Frequent visitors to this blog will be aware of my recent pre-occupation with Scientific Images as Art competitions, increasingly being run by university departments and funding bodies. Over breakfast just over a week ago, my husband turned from his laptop and said, “The results of the 2012 Research as Art competition are on the Guardian website this morning.” Confused, I asked, “Which competition?”
It took us both a while to realise that the winners of the Swansea University ‘Research as Art’ competition had made their way to the website of a national newspaper. I was impressed, yet expected a technicolour selection of fluorescent images of biological cells. To my surprise, and since this was a competition open to staff and student researchers in all fields, only a single microscope image appeared among the winning entries, and it wasn’t even of a cell or of subcellular components. Instead, the image was of a salt grain in a jet engine turbine, called ‘Sal Cristallum’, taken by Hollie Rosier of the Department of Engineering. It is a very beautiful image and completely devoid of colour.
Is this art? Maybe. The distinction I’d make here is that we all have an idea of what a salt grain looks like. This image, with almost no associated text, then says, “Ah, but this is what a salt grain looks like under a [presumably electron] microscope.” The problem with showing biological images in this way is that the vast majority of people have no concept of what, for example, a G protein-coupled receptor is, let alone what it looks like or what its function is in mediating the actions of hormones in our bodies. This is how metaphor and conceptual art could aid in trying to explain life at the molecular level. Like the salt grain, using familiar objects or processes provides a starting point to enable the understanding of subcellular happenings.
Of all the competition winners, the image that really caught my eye was Josie Parker’s Knitted Protein Model (shown below). Although the competition title, ‘Research as Art’, implies that entries should be made during the course of one’s research practice, the blurb on the competition’s Flickr page states that the competition “attracted over 100 images and abstracts from across the University that are inspired by research or inspire research.”
I decided to get in touch with Josie directly, to clarify whether her research actually involves knitting proteins, or whether this was a piece inspired by her work. Similar to my own research, “the images [her] work generates are black and white gel photos or graphs”, which we agree are not visually appealing. Indeed, Knitted Protein Model was made as a Christmas present for a colleague, “a biochemist who has everything”. The model depicts their favourite enzyme, CYP51, which is the target for several antifungal compounds. Single mutations in the enzyme’s amino acid sequence can render the protein unable to bind particular compounds, conferring antifungal resistance since they cause significant changes in the protein’s three-dimensional structure. Josie’s research is focussed on studying how the affinity of antifungal compounds for CYP51 is changed by these mutations.
Although it is unlikely that Josie’s model alone can speak about CYP51 as a target of antifungal compounds, it does speak more widely of the intricacy and delicacy of protein structure itself. Instead of using a variegated wool, each colour has been chosen to depict a different part of the structure. We don’t know exactly what each means, but we know that the colours are important because they were chosen. Similarly, the (α-)helices (orange) and short straight sections of the protein (turquoise, β-sheet?) are not random but careful, directed and ordered.
Josie described what the experience of making the model gave to her:
In actually making the model I came to think a lot more about the protein. I’ve worked with members of the same family of proteins (CYPs) for several years and I’m used to thinking about how changes in the tertiary structure affect their interactions with substrates and inhibitors – it’s something that I visualise, but I usually only discuss in terms of affinity measurements, whether I can successfully over-express active, correctly folded, protein and ultimately how these changes affect resistance and activity in vivo. Folding the structure myself really made me appreciate how difficult it is to get correctly folded proteins outside of their native environment – as a result I felt less disappointed about my attempts at protein expression that have failed.

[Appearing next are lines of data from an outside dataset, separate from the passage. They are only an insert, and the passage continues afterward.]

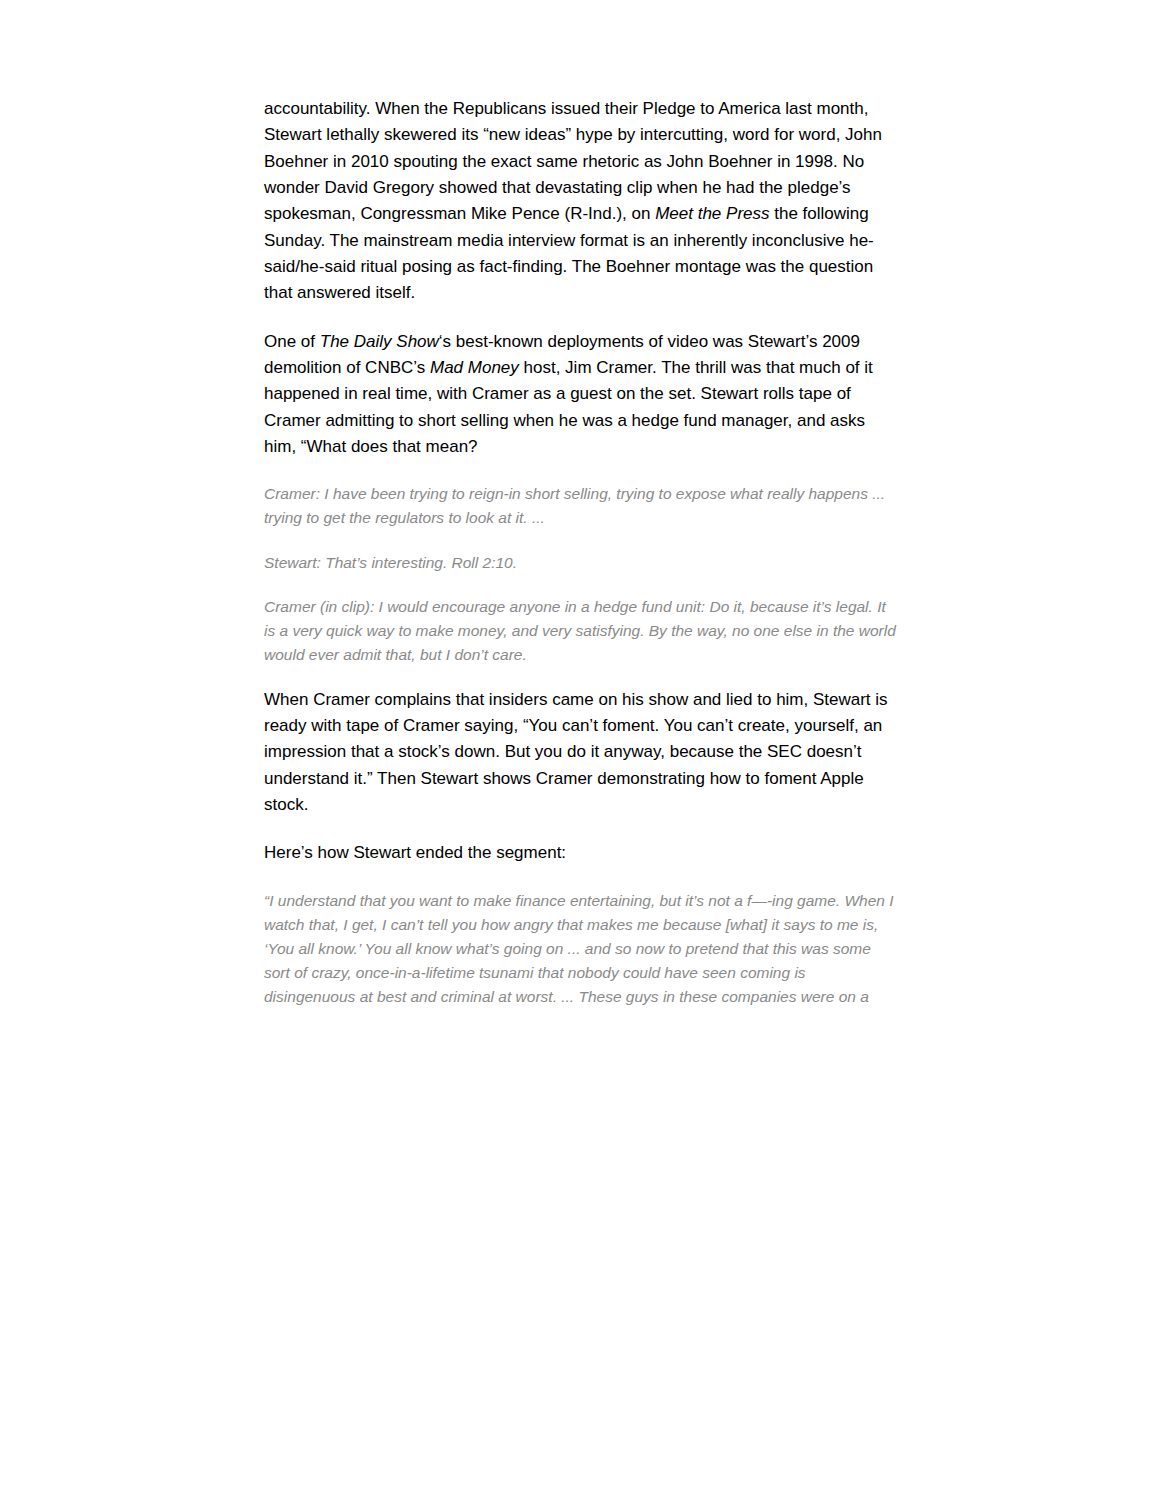accountability. When the Republicans issued their Pledge to America last month, Stewart lethally skewered its “new ideas” hype by intercutting, word for word, John Boehner in 2010 spouting the exact same rhetoric as John Boehner in 1998. No wonder David Gregory showed that devastating clip when he had the pledge’s spokesman, Congressman Mike Pence (R-Ind.), on Meet the Press the following Sunday. The mainstream media interview format is an inherently inconclusive he-said/he-said ritual posing as fact-finding. The Boehner montage was the question that answered itself.
One of The Daily Show‘s best-known deployments of video was Stewart’s 2009 demolition of CNBC’s Mad Money host, Jim Cramer. The thrill was that much of it happened in real time, with Cramer as a guest on the set. Stewart rolls tape of Cramer admitting to short selling when he was a hedge fund manager, and asks him, “What does that mean?
Cramer: I have been trying to reign-in short selling, trying to expose what really happens ... trying to get the regulators to look at it. ...
Stewart: That’s interesting. Roll 2:10.
Cramer (in clip): I would encourage anyone in a hedge fund unit: Do it, because it’s legal. It is a very quick way to make money, and very satisfying. By the way, no one else in the world would ever admit that, but I don’t care.
When Cramer complains that insiders came on his show and lied to him, Stewart is ready with tape of Cramer saying, “You can’t foment. You can’t create, yourself, an impression that a stock’s down. But you do it anyway, because the SEC doesn’t understand it.” Then Stewart shows Cramer demonstrating how to foment Apple stock.
Here’s how Stewart ended the segment:
“I understand that you want to make finance entertaining, but it’s not a f—-ing game. When I watch that, I get, I can’t tell you how angry that makes me because [what] it says to me is, ‘You all know.’ You all know what’s going on ... and so now to pretend that this was some sort of crazy, once-in-a-lifetime tsunami that nobody could have seen coming is disingenuous at best and criminal at worst. ... These guys in these companies were on a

I think this is really important, and indeed the experience of making art is frequently more valuable than how it might be accepted by an audience. I have previously discussed this notion with respect to Elizabeth’s Price’s Turner Prize win – the need to be true to yourself and your own learning in the first instance. Could this raise an argument for ‘extra-curricular’ activities for scientists as a way to make them think differently about their scientific questions? Last Autumn I gave a talk about the use of drawing as a research tool at the Thinking Through Drawing symposium at Wimbledon College of Art, and it is conceivable that other artistic tools could be used in a similar way. It seems as though allowing molecular biologists an hour or two a week to attend a knitting class focussing on protein folding, for example, might actually benefit their scientific research. A multi-media sculpture class could be a lot of fun – imagine clay, metal wire, string, chicken wire, cardboard and a lot of mess. I’d be interested to know whether other scientists think that this (or other types of art classes) would be a worthwhile pursuit.